Mais il faut lire aussi la description que Claude Simon donne de la lettre t, comme initiale du mot temps, qui progresse dans l'intervalle des volets à l'ombre desquels croupit la mourante. Et comment il fait surgir l'image du train à partir d'un simple frémissement de l'herbe. C'est ainsi qu'en arrière-plan s'inscrit aussi le songe et le sang de l'Histoire, conçue aux dimensions de la terne existence de la vieille dame elle-même. De ce pas à pas des souvenirs et des maux jetés en tas sur le paysage de la page, surgissent alors par touches successives une myriade de personnages, saisis au vol ou campés, comme le fait un photographe opérant à la dérobée ou réalisant un portrait avec l'assentiment du sujet. Ainsi, de sa sœur Eugénie, institutrice comme elle, ou de son frère, encombré par l'embonpoint de son ventre, réduit à l'élasticité de son sexe, qui trompe son épouse depuis des années, depuis le premier jour.
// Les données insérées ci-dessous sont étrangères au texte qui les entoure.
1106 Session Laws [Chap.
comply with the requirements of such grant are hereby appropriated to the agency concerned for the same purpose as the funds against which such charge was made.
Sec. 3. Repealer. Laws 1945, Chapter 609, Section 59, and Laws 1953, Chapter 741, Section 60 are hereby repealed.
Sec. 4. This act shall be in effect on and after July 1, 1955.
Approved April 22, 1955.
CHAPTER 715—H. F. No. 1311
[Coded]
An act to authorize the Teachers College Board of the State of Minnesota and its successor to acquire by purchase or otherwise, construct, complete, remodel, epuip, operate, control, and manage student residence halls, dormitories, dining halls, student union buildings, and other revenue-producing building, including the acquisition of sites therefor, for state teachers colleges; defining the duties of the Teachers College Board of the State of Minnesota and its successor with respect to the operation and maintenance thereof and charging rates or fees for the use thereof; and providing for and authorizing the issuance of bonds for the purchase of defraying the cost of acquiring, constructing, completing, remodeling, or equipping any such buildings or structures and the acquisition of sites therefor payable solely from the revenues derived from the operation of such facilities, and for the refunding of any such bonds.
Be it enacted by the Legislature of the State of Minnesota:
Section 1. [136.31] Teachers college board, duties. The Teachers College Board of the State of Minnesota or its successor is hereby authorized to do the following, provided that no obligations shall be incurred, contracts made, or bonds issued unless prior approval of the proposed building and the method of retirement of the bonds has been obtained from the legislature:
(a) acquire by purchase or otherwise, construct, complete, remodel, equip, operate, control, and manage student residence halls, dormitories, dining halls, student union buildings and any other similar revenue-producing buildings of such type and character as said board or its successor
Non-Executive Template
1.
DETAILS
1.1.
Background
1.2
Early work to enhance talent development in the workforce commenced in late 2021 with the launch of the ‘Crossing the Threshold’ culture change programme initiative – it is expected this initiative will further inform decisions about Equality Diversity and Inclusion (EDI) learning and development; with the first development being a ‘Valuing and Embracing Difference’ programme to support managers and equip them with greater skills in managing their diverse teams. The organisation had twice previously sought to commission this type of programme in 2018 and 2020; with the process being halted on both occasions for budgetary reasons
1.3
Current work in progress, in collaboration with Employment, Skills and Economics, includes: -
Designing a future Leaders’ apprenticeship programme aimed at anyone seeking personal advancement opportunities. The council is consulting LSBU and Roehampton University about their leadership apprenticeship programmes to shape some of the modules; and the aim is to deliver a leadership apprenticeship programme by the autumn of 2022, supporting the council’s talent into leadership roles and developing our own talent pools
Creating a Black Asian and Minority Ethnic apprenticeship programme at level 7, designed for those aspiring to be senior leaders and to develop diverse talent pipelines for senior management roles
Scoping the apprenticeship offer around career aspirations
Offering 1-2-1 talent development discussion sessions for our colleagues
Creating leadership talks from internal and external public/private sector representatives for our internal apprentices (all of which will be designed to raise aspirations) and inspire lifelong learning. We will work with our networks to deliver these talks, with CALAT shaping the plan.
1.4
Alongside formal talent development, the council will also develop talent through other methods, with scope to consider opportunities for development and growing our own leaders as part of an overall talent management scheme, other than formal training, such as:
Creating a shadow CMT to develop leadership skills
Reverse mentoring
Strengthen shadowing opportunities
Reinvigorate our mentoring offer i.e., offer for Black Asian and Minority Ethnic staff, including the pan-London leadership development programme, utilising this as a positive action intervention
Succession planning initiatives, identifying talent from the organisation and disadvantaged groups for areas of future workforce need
À travers ce tissu de faits, de personnages et d'époques, le roman s'affine comme un bouquet discordant qui intègre tout dans sa botte : la langue comme une végétation, le texte comme objet de luxure, le livre comme un tombeau sans chapitre et l'écriture comme une respiration monstrueuse qui brasse émotions, discours et anecdotes. Tout dans le même sac sans fond qui s'appelle la mémoire. Ou la conscience que reflète, enferme et constitue le phrasé de l'écrivain. Ce qui, en d'autres mots, se nomme l'art de la composition. Non à la manière musicale de Kundera ou à celle plus répétitive, quasi schizophrénique, de Thomas Bernhardt, mais, mais avec langueur et minutie, et surtout une intarissable attention accordée au détail.
Romancier visuel, Claude Simon s'est donné la beauté de l' “ indescriptible ” comme finalité. Une oscillation des épaules, le scintillement d'un reflet ou le léger balancement d'une étiquette à la poignée d'une valise lui suffisent à restituer l'insaisissabilité du réel. De portions en fragments, le puzzle se met en place, encercle et charme un lecteur pourtant soigneusement tenu à distance. En vérité, tout s'éclaire à mesure que s'épaissit le mystère. Comme si tout l'art de l'auteur, souverain de maîtrise, consistait à “ accuser cette énorme disproportion entre nos actions et l'immensité au sein de laquelle elles sont noyées ”.
À l'insipide, Claude Simon confère en effet une sorte de grandeur poétique (pathétique) qui, du spectaculaire au plus accidentel, constitue la vraie trame de la vie. Et, de ce fait, ce livre est tramé à l'image des plis imaginaires que croit étreindre le mourant sur sa poitrine. Certes, il ne ressort de tout cela qu'une passive émotion mais celle-ci débouche sur le vertige. La trajectoire des personnages décrits par Claude Simon est indéviable parce qu'elle est pure littérature. Accolées l'une à l'autre, elles sont autant de particules en mouvement, déclenchées par l'écrivain comme il le ferait de quelque personne dont il aurait entendu parler et qui, lorsqu'il se met à écrire, le concerne au plus haut point. Ainsi, l'acte d'écrire, et sans doute est-ce là ce qu'il y a de plus magique, est physiquement présent dans le livre. Comme si les corps, les êtres et leur histoire, si dérisoire fût-elle, n'étaient en somme rien d'autre que des mots.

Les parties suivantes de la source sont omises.